Dataset items:
###

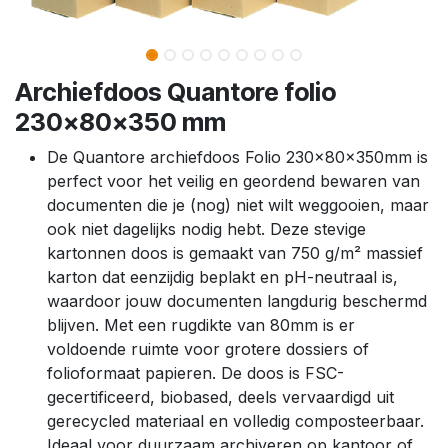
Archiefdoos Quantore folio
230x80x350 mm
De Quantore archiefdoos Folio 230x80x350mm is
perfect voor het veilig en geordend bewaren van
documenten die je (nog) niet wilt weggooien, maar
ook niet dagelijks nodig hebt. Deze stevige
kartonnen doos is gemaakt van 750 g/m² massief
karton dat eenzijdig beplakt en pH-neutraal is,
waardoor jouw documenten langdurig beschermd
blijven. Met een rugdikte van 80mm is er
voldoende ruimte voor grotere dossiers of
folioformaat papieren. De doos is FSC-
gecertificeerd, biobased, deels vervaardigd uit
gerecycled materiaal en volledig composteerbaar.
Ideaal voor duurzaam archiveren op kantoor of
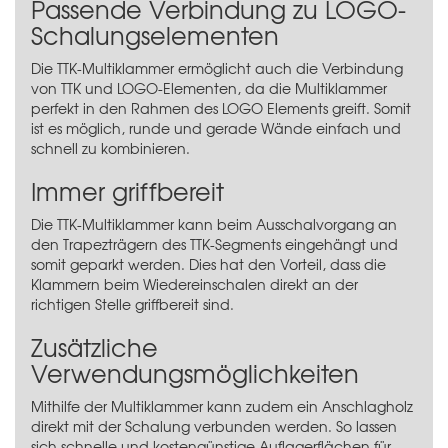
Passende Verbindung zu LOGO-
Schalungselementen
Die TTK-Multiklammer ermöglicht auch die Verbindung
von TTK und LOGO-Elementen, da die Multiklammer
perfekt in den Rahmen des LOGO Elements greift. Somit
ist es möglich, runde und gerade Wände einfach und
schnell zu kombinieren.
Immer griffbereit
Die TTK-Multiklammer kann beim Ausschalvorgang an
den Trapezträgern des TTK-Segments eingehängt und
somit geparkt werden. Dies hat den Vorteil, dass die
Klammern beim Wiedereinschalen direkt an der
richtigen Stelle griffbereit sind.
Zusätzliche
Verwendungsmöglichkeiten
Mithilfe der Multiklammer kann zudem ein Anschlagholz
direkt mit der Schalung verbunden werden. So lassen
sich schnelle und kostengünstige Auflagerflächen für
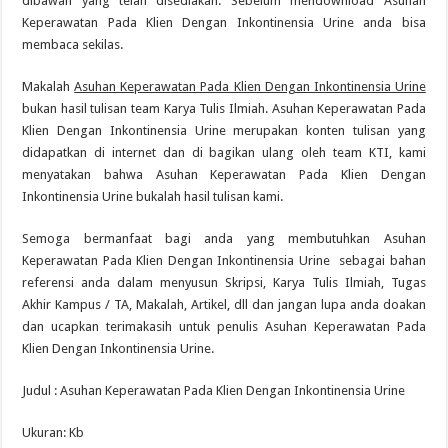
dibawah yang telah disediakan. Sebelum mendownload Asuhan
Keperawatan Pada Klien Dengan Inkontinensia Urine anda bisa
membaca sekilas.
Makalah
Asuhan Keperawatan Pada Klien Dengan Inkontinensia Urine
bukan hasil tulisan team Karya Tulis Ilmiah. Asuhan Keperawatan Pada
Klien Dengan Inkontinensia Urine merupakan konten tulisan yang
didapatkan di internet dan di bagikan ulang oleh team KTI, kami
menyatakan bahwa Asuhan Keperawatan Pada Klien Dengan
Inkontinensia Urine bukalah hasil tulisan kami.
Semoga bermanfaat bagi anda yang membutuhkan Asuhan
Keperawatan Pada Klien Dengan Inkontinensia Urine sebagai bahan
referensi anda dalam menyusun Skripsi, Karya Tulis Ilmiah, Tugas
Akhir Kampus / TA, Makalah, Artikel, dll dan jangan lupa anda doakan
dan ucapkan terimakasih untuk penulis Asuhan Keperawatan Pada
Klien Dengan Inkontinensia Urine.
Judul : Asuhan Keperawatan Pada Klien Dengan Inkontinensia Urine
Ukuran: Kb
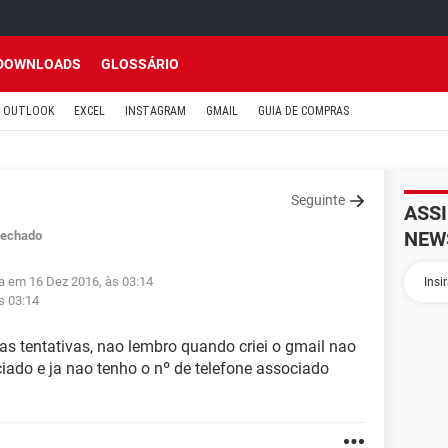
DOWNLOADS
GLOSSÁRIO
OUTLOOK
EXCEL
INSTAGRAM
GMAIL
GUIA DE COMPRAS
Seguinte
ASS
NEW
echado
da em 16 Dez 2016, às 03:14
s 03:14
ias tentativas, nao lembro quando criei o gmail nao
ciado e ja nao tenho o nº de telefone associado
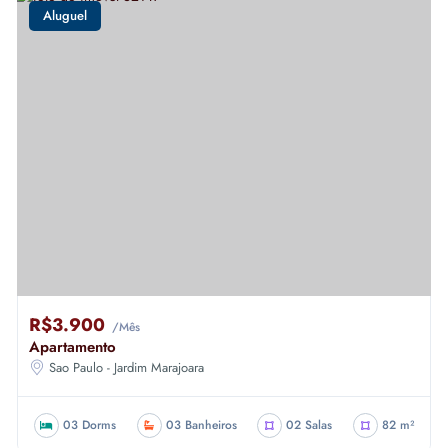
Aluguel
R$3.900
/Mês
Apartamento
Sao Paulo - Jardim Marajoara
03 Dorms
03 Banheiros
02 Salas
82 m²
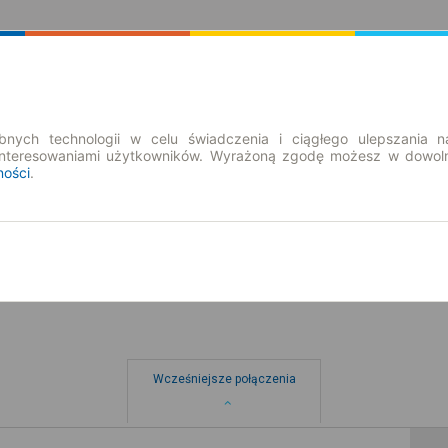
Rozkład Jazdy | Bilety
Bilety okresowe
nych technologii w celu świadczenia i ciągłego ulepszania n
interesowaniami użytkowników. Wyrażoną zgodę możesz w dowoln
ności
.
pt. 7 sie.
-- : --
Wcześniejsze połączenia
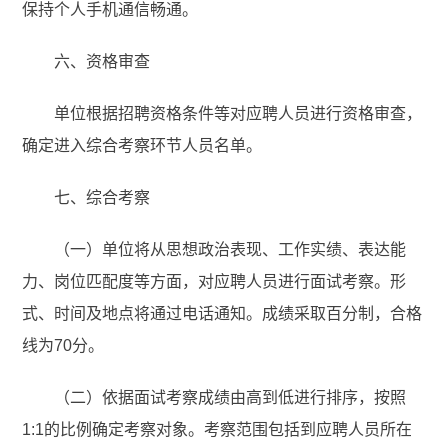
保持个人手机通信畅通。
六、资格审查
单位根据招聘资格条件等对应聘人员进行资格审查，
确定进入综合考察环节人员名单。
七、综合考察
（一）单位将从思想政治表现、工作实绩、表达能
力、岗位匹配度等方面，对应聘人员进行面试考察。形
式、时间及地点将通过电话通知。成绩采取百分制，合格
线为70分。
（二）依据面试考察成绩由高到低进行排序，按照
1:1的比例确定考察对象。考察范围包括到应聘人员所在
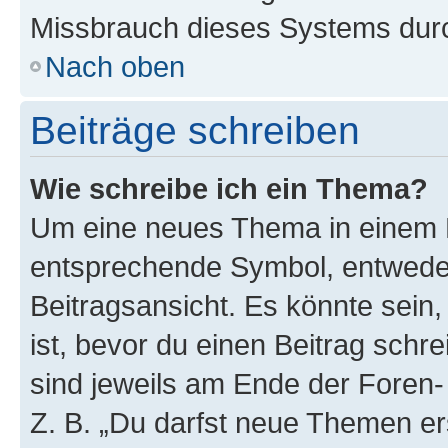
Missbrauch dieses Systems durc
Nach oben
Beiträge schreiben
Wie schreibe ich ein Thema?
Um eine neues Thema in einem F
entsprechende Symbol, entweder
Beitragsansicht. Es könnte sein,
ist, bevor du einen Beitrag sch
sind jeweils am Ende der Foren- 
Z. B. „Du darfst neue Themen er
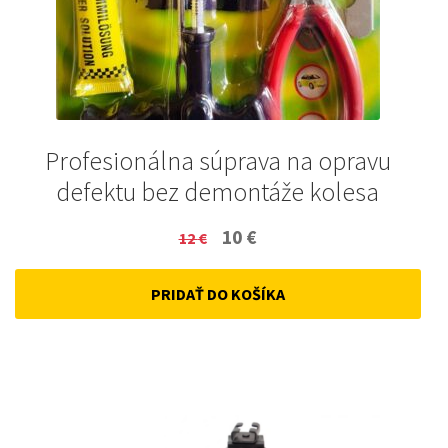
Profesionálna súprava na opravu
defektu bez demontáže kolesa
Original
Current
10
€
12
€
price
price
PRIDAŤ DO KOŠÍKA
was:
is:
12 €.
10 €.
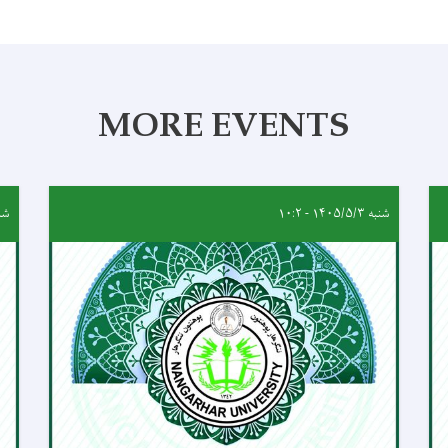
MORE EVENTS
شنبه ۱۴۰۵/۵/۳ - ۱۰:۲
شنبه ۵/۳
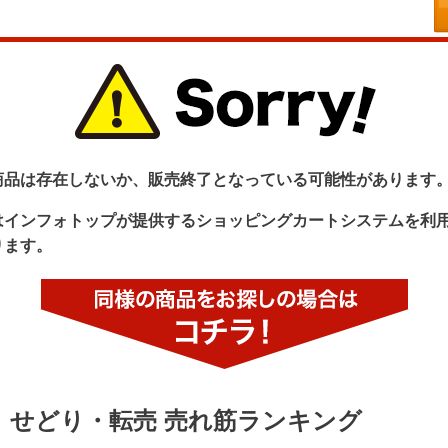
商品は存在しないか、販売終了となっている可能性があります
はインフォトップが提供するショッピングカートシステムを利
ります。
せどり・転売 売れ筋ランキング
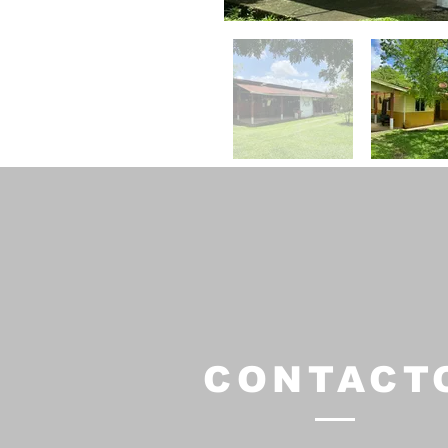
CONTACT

###

▸ **EXERCISE INSTRUCTIONS**: Tally the lines above in which the string "Quantore" occurs, and give the total with nothing added.

▸ **RESPONSE TO THIS TASK**: 2